(Pictures paired with source code)

........

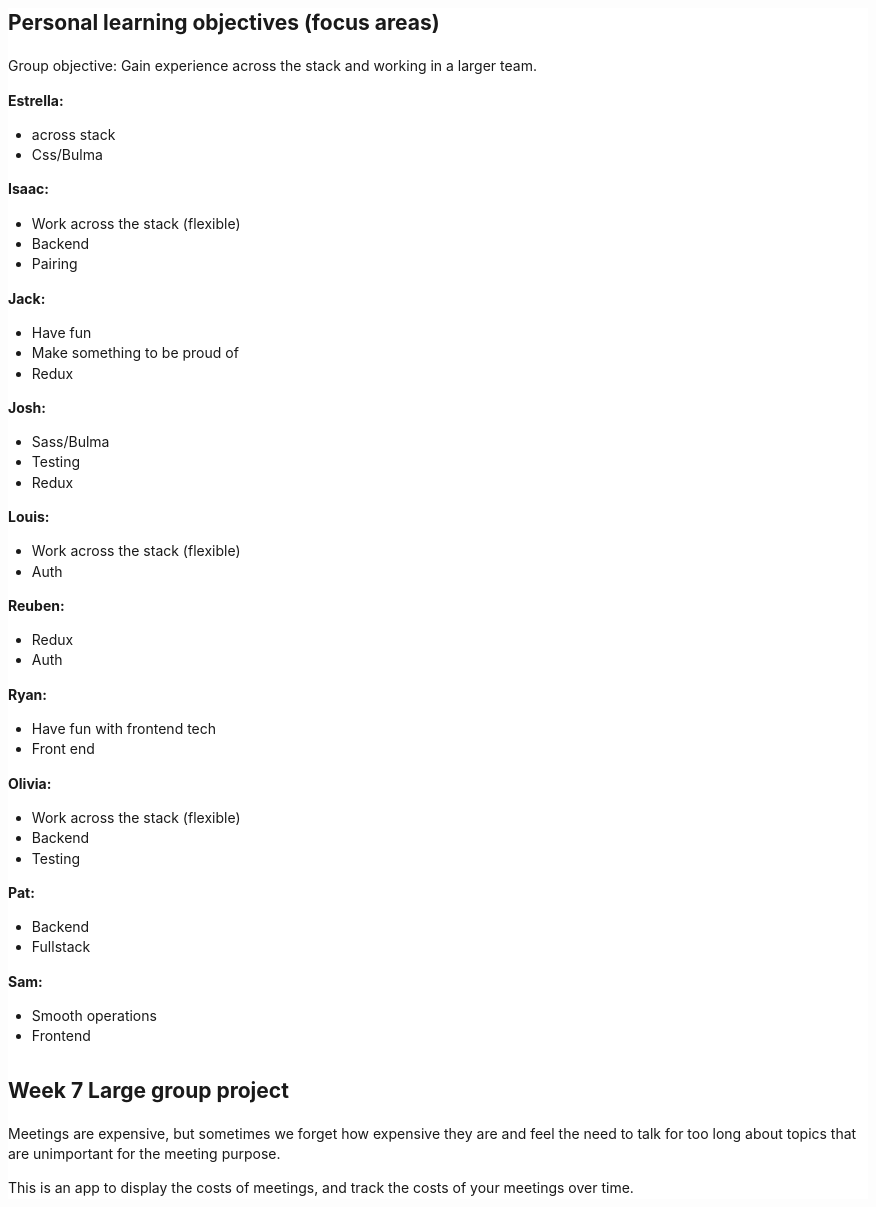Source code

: ## Personal learning objectives (focus areas)

Group objective: Gain experience across the stack and working in a larger team. 

**Estrella:**  
- across stack
- Css/Bulma

**Isaac:** 
- Work across the stack (flexible)
- Backend 
- Pairing 
  
**Jack:**
- Have fun 
- Make something to be proud of
- Redux 
   
**Josh:**
- Sass/Bulma
- Testing
- Redux
  
**Louis:**
- Work across the stack (flexible)
- Auth

**Reuben:**
- Redux
- Auth
  
**Ryan:**
- Have fun with frontend tech
- Front end

**Olivia:**
- Work across the stack (flexible)
- Backend
- Testing

**Pat:**
- Backend 
- Fullstack

**Sam:**
- Smooth operations
- Frontend


## Week 7 Large group project

Meetings are expensive, but sometimes we forget how expensive they are and feel the need to talk for too long about topics that are unimportant for the meeting purpose.

This is an app to display the costs of meetings, and track the costs of your meetings over time.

........

◆ **Task**
Each line from the one with "objectives (focus areas)" through the end of the entries above is to be returned word for word. Nothing else belongs in the answer.

◆ **Answer to this exercise**
: ## Personal learning objectives (focus areas)

Group objective: Gain experience across the stack and working in a larger team. 

**Estrella:**  
- across stack
- Css/Bulma

**Isaac:** 
- Work across the stack (flexible)
- Backend 
- Pairing 
  
**Jack:**
- Have fun 
- Make something to be proud of
- Redux 
   
**Josh:**
- Sass/Bulma
- Testing
- Redux
  
**Louis:**
- Work across the stack (flexible)
- Auth

**Reuben:**
- Redux
- Auth
  
**Ryan:**
- Have fun with frontend tech
- Front end

**Olivia:**
- Work across the stack (flexible)
- Backend
- Testing

**Pat:**
- Backend 
- Fullstack

**Sam:**
- Smooth operations
- Frontend


## Week 7 Large group project

Meetings are expensive, but sometimes we forget how expensive they are and feel the need to talk for too long about topics that are unimportant for the meeting purpose.

This is an app to display the costs of meetings, and track the costs of your meetings over time.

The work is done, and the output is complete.